[Opening Data for review section]

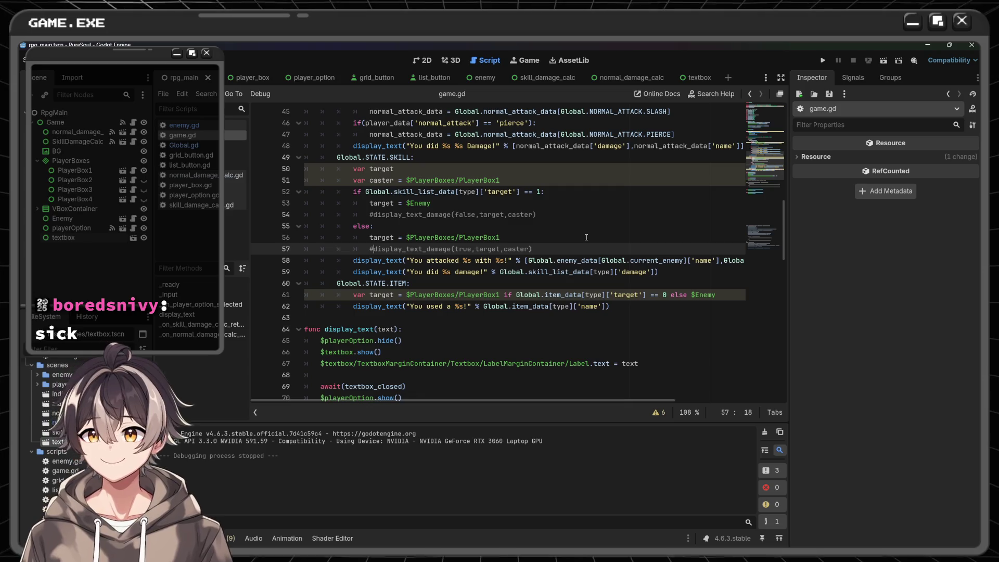
key("ctrl+z")
key("ctrl+z")
key("ctrl+z")
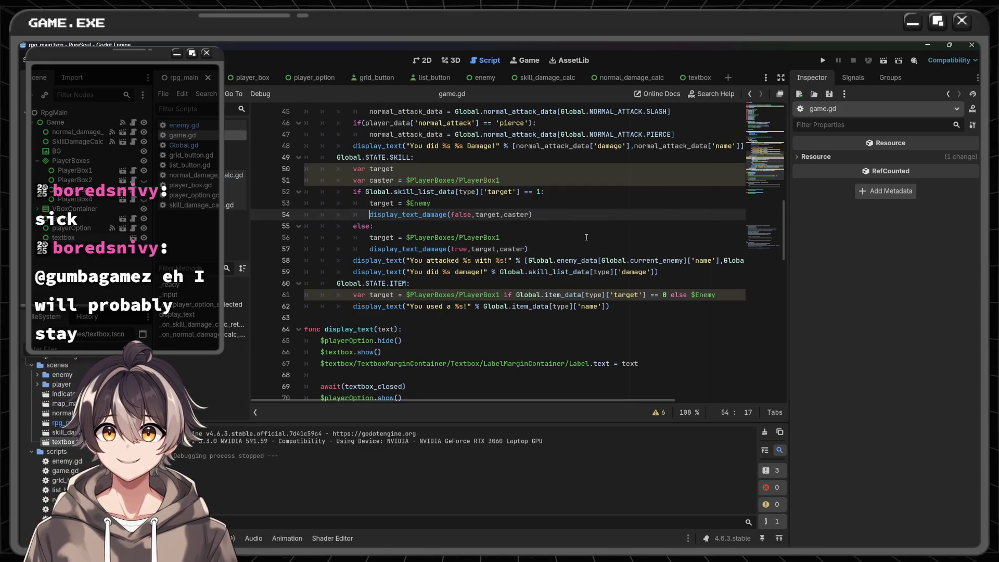
key("ctrl+z")
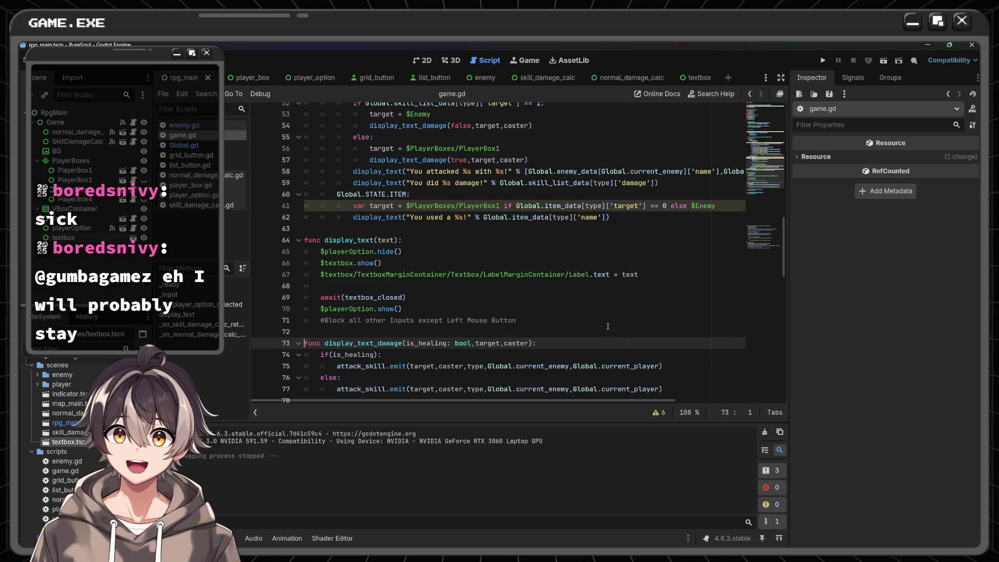
key("ctrl+z")
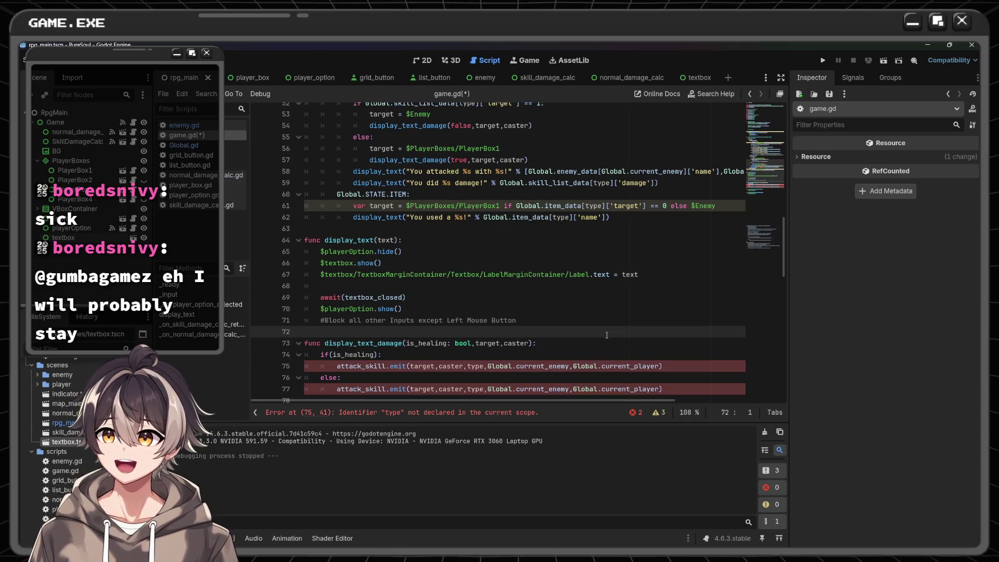
key("ctrl+s")
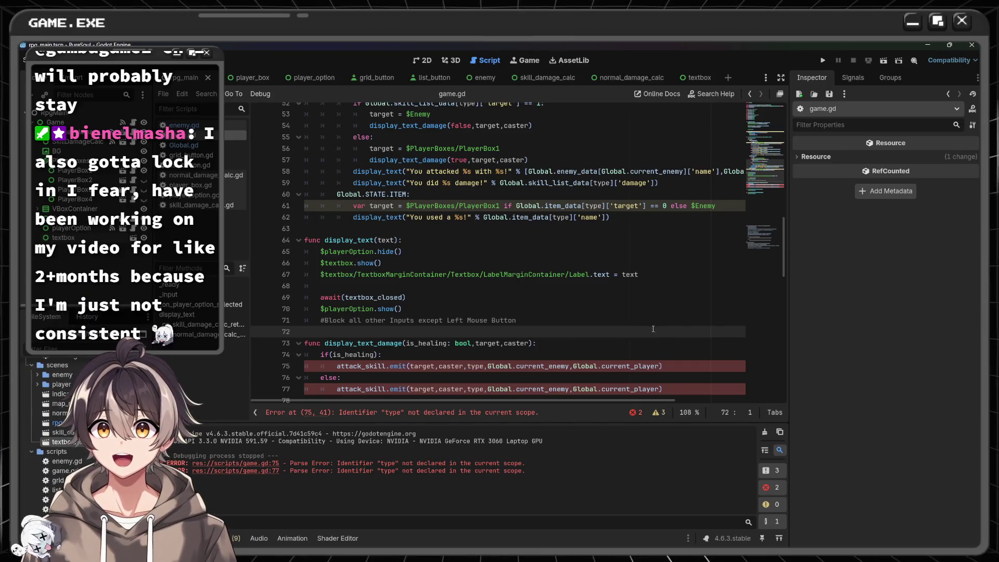
- Append ',type' to the display_text_damage calls on lines 57 and 54
scroll(653, 328, "up", 1)
left_click(526, 194)
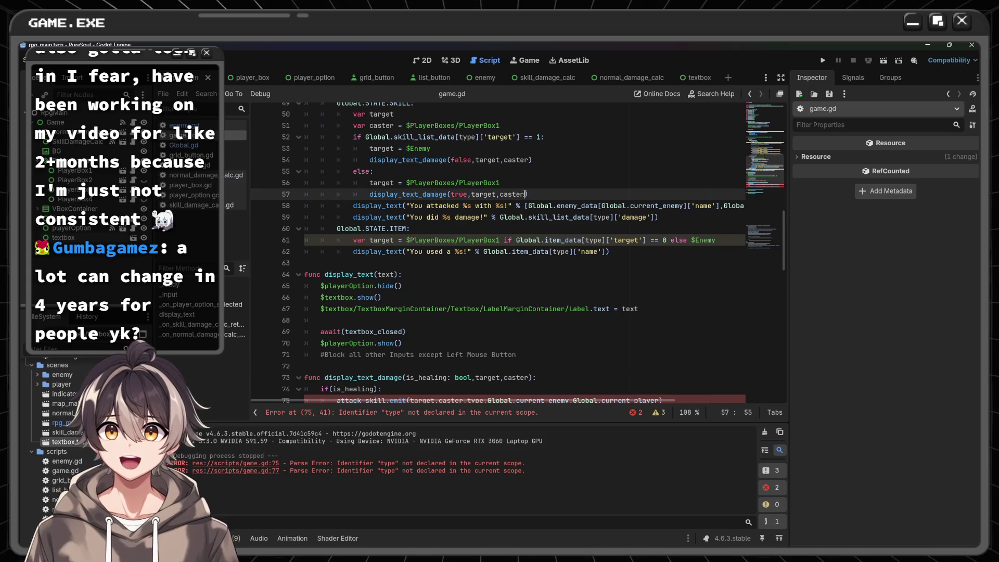
type(",type")
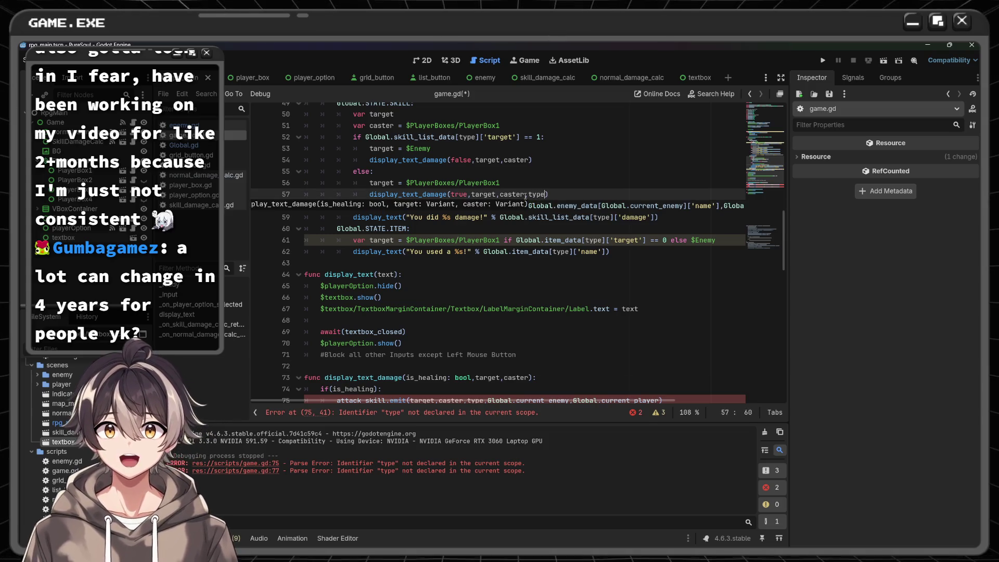
left_click(528, 169)
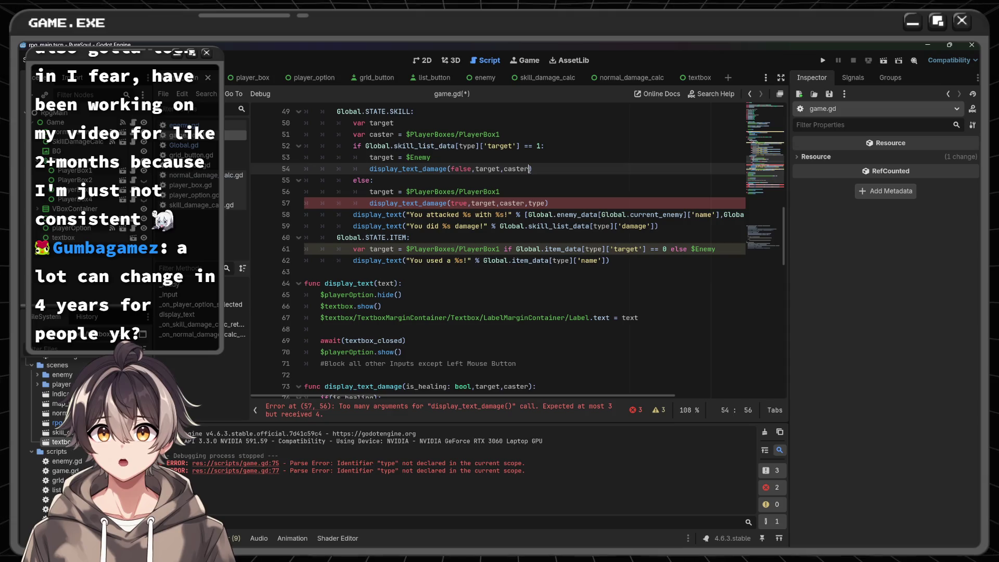
type(",type")
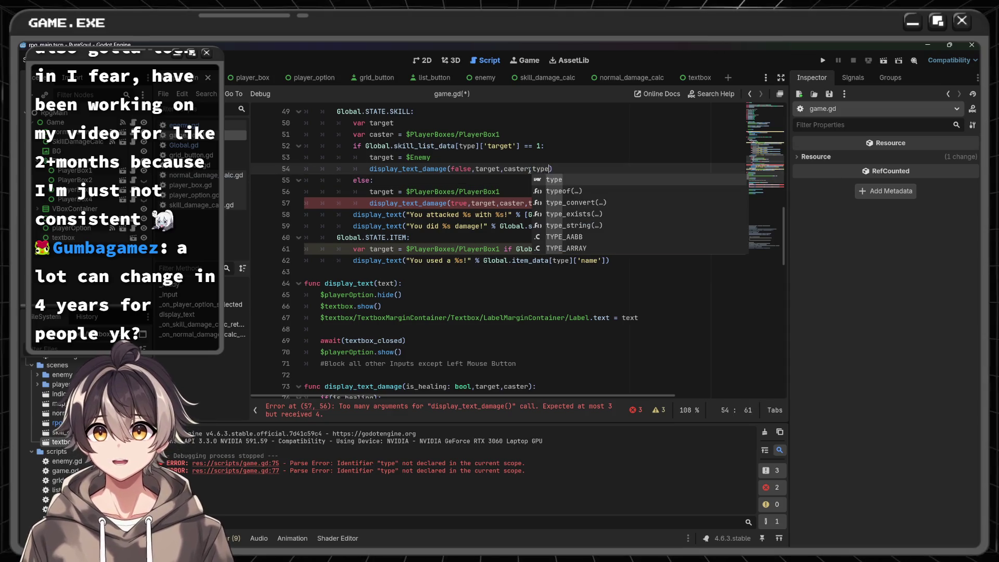
left_click(530, 169)
scroll(485, 272, "down", 4)
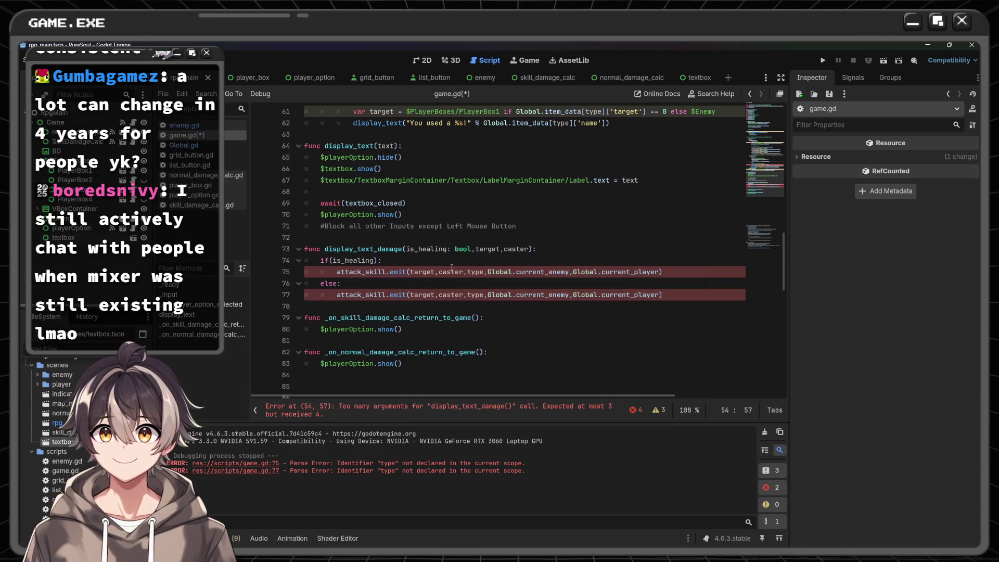
- Add ',type' to the display_text_damage parameter list on line 73
left_click(530, 248)
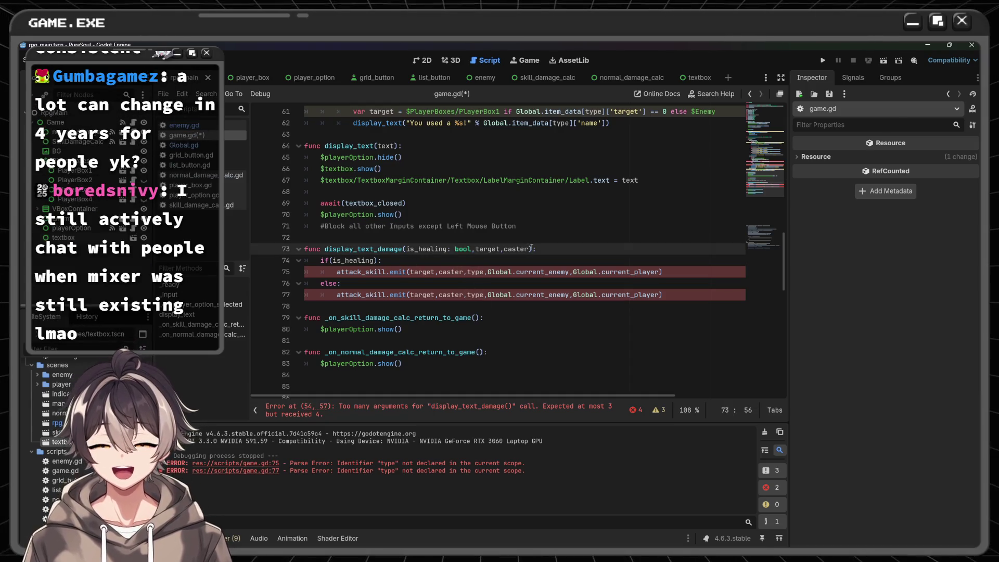
type(",type")
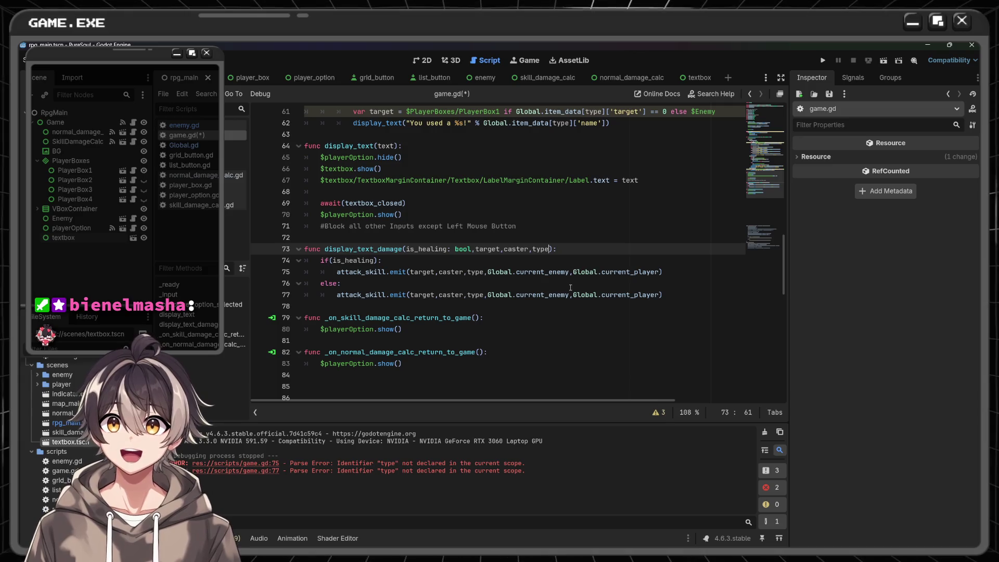
- Scroll through game.gd to review the updated display_text_damage calls and definition
scroll(565, 283, "up", 1)
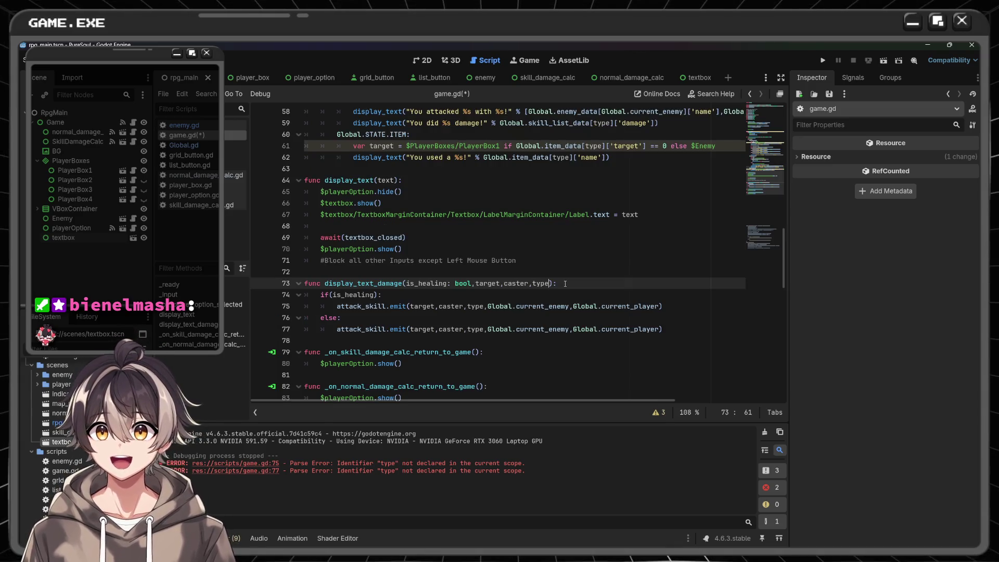
scroll(563, 239, "up", 2)
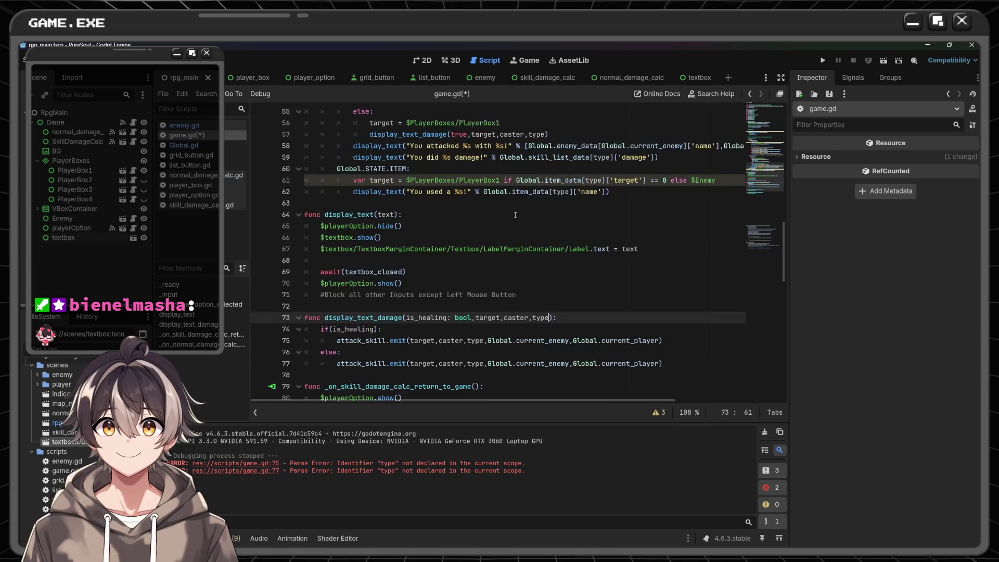
scroll(515, 214, "down", 2)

[Closing Data for review section]

If a line holds the string "calls", it counts; please state how many such lines there are in the data, with nothing more.

2